The Gainesville entomology lab "is not geared toward doing human toxicology research," Norton said. "That's what he was getting into. What he was doing was outside of our whole mission area."
Moss says USDA officials never encouraged him to take his research elsewhere. "That's bull. That never happened," he said.
To answer the charge that his work was unauthorized, he points to his job description, which listed developing synergists for pesticides as a task.
Since July 1994, Moss has applied for patents on some of his cockroach work and managed to get his DEET toxicity research published. He has worked as a substitute teacher in Gainesville schools. He has done part-time computer research work at home.

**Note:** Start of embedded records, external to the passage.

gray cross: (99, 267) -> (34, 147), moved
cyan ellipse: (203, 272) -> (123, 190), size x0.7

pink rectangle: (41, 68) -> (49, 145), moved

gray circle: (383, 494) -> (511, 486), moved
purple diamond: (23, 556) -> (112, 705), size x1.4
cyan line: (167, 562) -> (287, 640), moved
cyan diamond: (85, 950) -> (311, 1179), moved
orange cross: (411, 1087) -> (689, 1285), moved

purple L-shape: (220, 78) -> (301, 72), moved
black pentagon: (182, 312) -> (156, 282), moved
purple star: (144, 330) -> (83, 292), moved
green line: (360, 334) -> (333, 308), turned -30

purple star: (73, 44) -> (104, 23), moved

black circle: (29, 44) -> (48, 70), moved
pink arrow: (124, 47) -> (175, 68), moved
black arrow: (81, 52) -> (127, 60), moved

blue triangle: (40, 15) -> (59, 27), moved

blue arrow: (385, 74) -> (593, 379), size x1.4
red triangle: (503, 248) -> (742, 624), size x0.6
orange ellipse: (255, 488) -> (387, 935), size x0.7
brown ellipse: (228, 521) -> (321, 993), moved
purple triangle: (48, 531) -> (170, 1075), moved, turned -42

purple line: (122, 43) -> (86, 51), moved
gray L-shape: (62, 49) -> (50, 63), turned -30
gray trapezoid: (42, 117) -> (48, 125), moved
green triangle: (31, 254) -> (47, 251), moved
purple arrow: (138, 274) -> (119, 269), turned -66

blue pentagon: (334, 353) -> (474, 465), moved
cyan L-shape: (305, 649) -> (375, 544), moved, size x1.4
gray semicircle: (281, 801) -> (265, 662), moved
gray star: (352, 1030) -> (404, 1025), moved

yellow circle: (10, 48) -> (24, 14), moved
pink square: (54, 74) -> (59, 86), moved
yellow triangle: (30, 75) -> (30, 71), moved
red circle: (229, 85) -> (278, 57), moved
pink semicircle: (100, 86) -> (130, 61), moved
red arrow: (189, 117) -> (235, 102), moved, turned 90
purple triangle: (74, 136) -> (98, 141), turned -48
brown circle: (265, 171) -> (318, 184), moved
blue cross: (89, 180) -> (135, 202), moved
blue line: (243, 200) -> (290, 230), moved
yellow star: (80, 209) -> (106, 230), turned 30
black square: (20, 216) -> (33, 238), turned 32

He has applied for support from the local Department of Veterans Affairs and for USDA and Defense Department jobs in other states, without success. He has a pending application with the Defense Department to study gulf war illnesses with another researcher.
To date, he says, nobody from the Defense Department has ever called to ask about his findings (still true on 11 Feb, 2012)(Still true on 15 May 2010, J. I. Moss). (as of 7 Feb 2009, this was still true - J.I.M.)